Cronaca Lecce 

Accusato di perseguitare la ex ma era allo stadio: assolto dopo 8 mesi di domiciliari

La decisione ribalta la sentenza di primo grado che aveva visto un 33enne condannato a nove mesi

È stato assolto con formula piena, dopo otto mesi di domiciliari e una condanna in primo grado, un 33enne di Lecce accusato di stalking: la decisione è arrivata da una sentenza della Corte d’Appello del capoluogo salentino, che ha disposto l’immediata scarcerazione dell’uomo.

La vicenda, che vede protagonista suo malgrado l’uomo difeso dall’avvocato Massimo Bellini, parte nel 2018, quando fu raggiunto dal divieto di avvicinamento all’ex fidanzata con l’accusa di averla perseguita e molestata. Quel divieto si tramutò ben presto in arresti domiciliari a causa delle violazioni commesse al dispositivo precedente.

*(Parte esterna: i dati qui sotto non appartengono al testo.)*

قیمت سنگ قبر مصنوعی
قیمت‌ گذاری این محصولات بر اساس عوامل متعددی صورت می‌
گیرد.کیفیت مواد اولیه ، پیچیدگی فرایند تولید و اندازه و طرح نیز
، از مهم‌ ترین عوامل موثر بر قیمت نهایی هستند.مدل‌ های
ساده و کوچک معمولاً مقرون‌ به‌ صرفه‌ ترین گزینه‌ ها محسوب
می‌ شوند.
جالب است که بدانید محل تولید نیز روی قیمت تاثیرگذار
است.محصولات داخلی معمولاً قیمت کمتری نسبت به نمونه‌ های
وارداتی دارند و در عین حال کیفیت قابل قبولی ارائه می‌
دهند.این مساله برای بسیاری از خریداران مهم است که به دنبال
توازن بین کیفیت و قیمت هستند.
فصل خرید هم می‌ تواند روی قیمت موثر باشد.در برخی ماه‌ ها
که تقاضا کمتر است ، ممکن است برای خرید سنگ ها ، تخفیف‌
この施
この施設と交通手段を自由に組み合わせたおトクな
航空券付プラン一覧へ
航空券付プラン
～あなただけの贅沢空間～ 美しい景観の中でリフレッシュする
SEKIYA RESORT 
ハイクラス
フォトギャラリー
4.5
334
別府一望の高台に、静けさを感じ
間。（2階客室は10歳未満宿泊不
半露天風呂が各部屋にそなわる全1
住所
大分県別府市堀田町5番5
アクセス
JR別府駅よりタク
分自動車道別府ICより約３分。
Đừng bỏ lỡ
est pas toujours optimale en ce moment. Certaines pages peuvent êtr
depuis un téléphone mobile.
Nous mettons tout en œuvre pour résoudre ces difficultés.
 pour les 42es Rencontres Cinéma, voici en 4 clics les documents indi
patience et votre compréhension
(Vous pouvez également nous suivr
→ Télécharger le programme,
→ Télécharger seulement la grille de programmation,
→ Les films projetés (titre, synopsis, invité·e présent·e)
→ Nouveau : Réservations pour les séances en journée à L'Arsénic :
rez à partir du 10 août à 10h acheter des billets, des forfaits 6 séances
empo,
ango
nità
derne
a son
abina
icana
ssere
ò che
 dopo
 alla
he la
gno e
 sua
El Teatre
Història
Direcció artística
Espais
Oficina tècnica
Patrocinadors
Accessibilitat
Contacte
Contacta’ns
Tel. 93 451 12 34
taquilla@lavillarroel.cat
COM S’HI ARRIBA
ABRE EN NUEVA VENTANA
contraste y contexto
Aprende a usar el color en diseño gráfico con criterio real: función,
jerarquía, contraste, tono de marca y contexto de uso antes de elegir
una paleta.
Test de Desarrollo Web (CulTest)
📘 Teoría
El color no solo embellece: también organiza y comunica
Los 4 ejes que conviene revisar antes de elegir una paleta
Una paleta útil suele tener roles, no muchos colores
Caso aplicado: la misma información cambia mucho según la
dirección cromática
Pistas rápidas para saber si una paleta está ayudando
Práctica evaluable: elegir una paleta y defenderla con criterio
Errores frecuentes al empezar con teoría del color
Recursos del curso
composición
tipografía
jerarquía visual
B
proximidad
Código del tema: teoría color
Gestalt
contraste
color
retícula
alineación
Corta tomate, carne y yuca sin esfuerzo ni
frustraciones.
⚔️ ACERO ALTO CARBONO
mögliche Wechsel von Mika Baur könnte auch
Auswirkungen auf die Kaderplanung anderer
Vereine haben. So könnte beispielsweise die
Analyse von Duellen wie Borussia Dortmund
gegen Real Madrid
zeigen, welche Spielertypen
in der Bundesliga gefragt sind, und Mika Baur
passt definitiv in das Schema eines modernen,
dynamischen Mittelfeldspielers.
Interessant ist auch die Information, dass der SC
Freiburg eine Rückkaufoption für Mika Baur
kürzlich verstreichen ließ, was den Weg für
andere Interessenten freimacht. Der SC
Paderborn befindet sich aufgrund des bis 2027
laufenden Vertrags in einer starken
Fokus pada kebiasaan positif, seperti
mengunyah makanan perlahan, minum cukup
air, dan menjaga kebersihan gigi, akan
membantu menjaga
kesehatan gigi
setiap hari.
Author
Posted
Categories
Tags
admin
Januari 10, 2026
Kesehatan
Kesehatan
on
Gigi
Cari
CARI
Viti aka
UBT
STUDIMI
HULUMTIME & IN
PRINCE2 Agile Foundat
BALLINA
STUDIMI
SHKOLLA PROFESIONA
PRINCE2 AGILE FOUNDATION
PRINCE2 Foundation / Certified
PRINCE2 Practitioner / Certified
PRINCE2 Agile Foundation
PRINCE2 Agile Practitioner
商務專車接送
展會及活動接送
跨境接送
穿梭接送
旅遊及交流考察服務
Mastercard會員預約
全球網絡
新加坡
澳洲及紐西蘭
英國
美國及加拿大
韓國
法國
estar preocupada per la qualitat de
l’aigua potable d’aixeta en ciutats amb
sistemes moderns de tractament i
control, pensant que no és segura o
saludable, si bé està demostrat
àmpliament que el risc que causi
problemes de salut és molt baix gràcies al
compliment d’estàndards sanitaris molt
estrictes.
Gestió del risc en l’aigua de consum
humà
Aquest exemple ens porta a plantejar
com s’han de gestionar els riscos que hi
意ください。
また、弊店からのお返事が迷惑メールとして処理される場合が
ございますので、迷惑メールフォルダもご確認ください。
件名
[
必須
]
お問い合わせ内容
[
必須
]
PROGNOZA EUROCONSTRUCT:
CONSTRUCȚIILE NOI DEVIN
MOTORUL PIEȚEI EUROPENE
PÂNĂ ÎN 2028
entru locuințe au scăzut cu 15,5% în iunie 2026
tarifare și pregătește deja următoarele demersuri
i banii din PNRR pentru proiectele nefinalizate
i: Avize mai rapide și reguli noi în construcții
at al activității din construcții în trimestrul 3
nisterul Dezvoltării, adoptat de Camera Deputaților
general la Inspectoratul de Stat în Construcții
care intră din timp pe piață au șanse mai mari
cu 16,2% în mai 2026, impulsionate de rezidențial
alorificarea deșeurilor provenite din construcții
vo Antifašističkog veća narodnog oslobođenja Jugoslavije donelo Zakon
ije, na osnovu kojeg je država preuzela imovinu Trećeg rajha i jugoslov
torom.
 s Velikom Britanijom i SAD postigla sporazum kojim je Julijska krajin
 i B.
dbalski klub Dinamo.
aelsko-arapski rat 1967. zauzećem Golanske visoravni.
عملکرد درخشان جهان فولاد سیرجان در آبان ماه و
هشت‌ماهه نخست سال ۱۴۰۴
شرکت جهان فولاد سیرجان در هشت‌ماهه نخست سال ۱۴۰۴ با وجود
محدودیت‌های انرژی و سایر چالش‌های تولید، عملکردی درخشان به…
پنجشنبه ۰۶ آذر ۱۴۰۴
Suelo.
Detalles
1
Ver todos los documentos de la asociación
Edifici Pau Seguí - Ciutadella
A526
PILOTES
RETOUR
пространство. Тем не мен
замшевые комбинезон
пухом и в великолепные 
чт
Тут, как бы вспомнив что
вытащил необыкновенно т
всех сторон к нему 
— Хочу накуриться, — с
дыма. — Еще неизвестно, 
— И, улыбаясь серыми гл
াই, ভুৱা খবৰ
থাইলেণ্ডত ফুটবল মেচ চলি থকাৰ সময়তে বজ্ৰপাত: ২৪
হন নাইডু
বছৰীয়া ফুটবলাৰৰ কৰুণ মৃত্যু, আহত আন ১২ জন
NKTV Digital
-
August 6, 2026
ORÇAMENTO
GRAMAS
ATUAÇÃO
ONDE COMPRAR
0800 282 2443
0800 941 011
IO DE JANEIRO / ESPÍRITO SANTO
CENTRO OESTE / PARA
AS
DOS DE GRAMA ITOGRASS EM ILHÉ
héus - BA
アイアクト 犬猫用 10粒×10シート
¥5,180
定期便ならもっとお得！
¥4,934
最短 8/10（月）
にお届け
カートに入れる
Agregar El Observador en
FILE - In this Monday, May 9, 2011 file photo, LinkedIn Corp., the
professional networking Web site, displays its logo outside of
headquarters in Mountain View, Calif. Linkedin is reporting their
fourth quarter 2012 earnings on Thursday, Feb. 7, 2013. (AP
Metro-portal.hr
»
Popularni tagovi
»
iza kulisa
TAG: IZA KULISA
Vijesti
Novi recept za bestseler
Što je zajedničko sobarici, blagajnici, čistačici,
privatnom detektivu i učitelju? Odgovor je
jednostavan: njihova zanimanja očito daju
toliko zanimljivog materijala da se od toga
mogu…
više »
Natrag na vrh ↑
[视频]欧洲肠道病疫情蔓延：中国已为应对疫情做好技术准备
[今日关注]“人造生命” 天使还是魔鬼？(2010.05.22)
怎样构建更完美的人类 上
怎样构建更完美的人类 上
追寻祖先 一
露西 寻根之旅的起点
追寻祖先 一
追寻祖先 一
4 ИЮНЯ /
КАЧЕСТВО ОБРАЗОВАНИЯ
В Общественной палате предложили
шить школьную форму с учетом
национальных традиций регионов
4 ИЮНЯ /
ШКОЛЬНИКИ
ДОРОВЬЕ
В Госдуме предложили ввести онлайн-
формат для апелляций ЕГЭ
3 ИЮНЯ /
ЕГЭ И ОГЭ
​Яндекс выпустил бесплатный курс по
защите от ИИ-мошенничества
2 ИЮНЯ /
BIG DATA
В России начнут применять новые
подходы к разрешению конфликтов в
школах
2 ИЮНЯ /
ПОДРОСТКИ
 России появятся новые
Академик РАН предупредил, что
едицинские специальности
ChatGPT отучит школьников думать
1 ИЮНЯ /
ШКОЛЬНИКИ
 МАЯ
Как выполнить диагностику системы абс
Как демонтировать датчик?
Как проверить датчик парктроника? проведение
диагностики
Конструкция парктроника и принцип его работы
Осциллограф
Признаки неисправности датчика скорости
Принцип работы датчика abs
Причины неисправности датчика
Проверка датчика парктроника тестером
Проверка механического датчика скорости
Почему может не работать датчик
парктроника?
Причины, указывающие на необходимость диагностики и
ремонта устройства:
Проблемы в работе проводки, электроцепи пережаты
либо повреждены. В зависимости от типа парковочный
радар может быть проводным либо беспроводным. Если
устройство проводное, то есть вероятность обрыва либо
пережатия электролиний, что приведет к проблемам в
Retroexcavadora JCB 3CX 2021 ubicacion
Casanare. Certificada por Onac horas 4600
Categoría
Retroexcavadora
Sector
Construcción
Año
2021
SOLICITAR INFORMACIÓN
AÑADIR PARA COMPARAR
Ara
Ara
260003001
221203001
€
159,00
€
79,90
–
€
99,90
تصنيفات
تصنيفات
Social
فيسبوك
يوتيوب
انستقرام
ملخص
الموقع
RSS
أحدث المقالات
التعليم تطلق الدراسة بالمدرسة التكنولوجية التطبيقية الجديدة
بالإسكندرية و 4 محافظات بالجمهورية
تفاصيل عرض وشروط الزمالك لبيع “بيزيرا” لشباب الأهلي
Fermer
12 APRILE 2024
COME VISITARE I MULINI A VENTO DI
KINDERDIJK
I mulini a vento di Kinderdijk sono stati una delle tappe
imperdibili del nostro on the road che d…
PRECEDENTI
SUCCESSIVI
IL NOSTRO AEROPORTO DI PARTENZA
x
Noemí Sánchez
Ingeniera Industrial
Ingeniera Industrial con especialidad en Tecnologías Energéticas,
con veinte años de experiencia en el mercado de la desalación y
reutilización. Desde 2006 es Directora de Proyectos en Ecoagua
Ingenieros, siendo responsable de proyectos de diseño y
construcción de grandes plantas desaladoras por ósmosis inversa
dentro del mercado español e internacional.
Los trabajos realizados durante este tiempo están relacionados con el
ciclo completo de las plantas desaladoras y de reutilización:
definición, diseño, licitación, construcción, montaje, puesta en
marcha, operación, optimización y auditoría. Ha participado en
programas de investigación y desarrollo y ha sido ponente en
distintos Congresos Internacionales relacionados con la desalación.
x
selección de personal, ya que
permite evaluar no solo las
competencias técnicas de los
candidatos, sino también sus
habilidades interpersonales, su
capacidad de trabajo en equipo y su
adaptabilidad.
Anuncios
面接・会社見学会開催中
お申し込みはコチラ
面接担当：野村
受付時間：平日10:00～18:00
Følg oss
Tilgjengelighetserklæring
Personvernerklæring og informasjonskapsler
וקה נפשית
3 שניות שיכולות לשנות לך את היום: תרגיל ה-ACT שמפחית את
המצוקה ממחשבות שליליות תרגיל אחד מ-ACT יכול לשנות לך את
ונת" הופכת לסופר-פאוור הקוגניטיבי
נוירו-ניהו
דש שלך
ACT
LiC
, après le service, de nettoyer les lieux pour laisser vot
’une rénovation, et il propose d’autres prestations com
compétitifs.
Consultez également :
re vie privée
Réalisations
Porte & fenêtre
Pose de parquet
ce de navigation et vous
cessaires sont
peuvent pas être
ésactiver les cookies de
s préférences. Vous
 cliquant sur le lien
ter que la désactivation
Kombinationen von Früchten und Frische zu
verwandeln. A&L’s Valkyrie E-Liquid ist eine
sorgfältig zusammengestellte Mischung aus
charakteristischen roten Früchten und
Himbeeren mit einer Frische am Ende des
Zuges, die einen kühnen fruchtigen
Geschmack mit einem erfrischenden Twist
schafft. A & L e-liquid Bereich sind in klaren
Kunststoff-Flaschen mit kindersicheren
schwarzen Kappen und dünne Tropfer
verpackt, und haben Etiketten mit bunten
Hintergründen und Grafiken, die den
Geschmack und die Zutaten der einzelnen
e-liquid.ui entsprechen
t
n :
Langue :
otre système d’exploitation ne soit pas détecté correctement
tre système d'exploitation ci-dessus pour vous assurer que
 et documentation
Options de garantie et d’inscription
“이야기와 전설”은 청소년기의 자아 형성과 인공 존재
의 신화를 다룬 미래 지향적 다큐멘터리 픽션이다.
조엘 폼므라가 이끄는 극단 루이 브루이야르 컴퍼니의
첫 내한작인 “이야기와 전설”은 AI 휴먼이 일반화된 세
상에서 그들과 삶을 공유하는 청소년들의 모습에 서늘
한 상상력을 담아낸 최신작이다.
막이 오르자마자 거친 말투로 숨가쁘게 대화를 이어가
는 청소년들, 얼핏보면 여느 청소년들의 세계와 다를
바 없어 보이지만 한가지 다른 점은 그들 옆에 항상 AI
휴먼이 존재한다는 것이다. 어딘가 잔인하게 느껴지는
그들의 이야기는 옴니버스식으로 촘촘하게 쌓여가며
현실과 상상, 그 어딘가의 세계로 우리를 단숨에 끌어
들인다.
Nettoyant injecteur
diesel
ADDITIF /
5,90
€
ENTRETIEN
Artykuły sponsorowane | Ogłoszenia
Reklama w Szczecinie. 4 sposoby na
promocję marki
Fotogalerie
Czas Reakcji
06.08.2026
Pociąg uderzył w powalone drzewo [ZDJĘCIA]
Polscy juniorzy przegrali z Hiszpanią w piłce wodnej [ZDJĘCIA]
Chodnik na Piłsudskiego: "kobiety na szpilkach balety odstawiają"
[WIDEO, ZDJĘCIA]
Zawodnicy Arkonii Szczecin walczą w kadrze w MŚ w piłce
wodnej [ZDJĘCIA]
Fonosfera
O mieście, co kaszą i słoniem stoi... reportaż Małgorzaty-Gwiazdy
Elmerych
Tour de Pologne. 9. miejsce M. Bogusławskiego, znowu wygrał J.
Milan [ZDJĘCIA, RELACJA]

Nel novembre del 2019, era arrivata la sentenza di condanna a nove mesi per i reati contestati. La Corte presieduta dal giudice Vincenzo Scardia ha accolto la richiesta di nuova istruttoria, con l’ingresso in scena di un testimone chiave.

In attesa delle motivazioni della sentenza, quello che potrebbe aver segnato una svolta nel procedimento sta nel fatto che il 33enne non avrebbe potuto mettere in atto i comportamenti persecutori contestati dalla ex, in quanto si trovava allo stadio per seguire una partita del Lecce.